→ Extract:
Improvement of kefir fermentation on rheological and microstructural properties of soy protein isolate gels

Abstract

Soy protein isolate (SPI) has become a promising plant-based material as an animal protein products alternative. However, its application was limited due to the weak gelling properties. To investigate the effect of kefir fermentation on SPI gels properties, SPI-polysaccharide gels was produced by unfermented and kefir-fermented SPI using different concentration of KGM, chitosan, and calcium chloride in this study. Characterization of fermented SPI gels showed that fermentation by kefir grains can be applied to improve the textural strength, mechanical structure, and thermal characteristics of SPI gels. Compared to unfermented SPI gels, the water-holding capacity was remarkably enhanced to 63.11% and 65.71% in fermented SPI-chitosan gels. Moreover, the hardness of fermented SPI-KGM gels were significantly increased to 13.43 g and 27.11 g. And the cohesiveness and resilience of fermented-KGM gels were also improved than unfermented samples. Results of rheological characterization and thermogravimetric analysis revealed the strengthened mechanical features and higher thermal stability of fermented SPI gels. Additionally, the main role of hydrophobic interactions and secondary structure variations of SPI gels were demonstrated by intermolecular force measurements, Fourier-transform infrared spectroscopy, and X-ray diffraction. Moreover, the network structure was observed more compact and homogeneous performed by microstructural images in fermented SPI gels. Therefore, this research provided a novel approach combining multi-species fermentation with protein gelation to prepare SPI gel materials with improved nutrition and structural properties.

→ Task:
Answer these questions from the abstract above.
(a) What limited the application of soy protein isolate?
(b) To what values was the water-holding capacity enhanced in fermented SPI-chitosan gels?
(c) Which three methods showed the main role of hydrophobic interactions and secondary structure variations in the SPI gels?

Saved entries:
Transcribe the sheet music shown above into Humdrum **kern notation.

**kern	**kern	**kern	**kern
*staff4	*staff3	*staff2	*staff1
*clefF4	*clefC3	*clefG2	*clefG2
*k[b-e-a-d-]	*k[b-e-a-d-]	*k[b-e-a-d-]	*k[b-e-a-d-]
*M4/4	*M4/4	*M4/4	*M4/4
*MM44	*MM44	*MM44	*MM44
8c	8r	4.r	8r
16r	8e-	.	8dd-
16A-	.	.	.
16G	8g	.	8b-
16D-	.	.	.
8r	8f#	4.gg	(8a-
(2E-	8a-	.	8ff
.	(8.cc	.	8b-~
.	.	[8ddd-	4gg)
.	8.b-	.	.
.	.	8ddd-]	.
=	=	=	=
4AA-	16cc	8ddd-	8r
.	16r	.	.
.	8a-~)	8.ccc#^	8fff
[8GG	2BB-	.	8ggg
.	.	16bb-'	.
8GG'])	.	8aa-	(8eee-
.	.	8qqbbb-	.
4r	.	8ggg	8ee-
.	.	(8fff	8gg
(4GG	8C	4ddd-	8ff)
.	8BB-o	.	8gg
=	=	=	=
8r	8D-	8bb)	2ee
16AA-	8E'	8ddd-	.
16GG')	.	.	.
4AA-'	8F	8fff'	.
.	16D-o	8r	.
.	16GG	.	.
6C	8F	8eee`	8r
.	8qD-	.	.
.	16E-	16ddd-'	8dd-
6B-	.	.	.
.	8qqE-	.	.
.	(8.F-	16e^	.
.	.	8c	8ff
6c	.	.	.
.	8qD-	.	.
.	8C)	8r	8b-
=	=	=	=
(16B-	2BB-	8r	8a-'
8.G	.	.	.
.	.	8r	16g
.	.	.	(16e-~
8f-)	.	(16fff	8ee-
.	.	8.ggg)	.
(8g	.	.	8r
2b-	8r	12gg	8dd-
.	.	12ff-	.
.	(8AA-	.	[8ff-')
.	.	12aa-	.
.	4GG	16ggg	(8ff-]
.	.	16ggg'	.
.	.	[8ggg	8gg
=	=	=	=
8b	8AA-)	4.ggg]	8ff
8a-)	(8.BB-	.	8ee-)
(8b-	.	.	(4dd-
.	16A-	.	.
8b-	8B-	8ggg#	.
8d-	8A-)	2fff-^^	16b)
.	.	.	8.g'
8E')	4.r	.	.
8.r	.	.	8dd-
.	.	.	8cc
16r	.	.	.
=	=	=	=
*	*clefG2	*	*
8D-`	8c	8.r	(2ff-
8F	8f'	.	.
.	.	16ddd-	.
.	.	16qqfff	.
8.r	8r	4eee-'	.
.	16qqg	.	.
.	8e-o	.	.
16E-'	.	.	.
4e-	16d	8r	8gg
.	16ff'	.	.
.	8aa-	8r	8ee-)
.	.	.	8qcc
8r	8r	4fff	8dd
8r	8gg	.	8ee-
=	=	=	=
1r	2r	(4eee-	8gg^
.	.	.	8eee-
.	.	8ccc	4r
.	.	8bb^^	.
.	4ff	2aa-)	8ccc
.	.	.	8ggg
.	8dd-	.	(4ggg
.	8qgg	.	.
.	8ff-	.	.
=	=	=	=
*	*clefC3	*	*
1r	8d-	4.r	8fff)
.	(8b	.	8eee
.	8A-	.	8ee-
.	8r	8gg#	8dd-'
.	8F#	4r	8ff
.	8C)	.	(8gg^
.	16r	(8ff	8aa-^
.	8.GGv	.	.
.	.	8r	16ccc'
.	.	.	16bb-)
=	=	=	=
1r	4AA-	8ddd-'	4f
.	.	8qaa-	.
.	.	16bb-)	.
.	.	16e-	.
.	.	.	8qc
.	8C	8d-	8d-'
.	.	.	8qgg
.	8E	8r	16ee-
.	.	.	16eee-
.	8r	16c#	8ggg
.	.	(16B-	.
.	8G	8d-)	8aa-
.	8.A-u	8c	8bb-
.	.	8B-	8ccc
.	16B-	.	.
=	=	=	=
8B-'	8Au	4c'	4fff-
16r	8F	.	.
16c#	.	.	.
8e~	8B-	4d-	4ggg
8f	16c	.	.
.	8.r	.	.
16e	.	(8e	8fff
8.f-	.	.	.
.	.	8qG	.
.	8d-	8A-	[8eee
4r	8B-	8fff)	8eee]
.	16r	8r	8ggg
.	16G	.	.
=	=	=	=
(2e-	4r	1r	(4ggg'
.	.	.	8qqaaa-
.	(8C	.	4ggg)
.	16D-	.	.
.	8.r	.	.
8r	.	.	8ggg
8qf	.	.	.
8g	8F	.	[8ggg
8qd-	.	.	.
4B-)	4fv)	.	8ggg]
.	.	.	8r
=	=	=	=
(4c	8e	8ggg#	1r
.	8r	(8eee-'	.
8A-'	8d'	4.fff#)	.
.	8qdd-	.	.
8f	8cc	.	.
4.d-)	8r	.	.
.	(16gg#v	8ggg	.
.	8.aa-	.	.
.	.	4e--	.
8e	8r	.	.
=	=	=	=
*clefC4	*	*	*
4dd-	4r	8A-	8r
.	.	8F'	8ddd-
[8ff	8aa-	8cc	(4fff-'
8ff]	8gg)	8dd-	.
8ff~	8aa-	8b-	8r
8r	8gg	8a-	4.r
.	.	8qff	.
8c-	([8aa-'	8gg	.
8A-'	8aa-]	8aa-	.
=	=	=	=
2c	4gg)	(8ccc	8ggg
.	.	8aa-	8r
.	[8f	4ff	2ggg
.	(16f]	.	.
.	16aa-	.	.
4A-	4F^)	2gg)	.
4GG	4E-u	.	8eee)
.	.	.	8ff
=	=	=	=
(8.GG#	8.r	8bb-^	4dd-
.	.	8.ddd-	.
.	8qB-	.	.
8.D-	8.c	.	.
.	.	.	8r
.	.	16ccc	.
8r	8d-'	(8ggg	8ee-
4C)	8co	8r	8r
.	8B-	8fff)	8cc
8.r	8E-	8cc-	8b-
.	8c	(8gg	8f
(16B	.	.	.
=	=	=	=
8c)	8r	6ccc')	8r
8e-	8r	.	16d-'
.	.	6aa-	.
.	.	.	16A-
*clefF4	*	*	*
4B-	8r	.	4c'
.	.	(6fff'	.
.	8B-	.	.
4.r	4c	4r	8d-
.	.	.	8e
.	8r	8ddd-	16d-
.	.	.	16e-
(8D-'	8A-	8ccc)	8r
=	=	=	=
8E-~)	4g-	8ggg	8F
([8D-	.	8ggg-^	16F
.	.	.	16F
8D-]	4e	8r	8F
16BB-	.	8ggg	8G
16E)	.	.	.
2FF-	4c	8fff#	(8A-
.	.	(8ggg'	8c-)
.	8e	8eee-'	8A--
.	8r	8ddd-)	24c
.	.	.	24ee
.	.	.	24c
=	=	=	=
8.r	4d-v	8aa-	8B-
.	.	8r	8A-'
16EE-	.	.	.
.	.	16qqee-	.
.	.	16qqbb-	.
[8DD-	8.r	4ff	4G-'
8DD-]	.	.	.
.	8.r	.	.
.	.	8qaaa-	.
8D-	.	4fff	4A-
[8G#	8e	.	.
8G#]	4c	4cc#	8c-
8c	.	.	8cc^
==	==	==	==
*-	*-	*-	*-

→ Response area:
(a) Its weak gelling properties.
(b) 63.11% and 65.71%.
(c) Intermolecular force measurements, Fourier-transform infrared spectroscopy, and X-ray diffraction.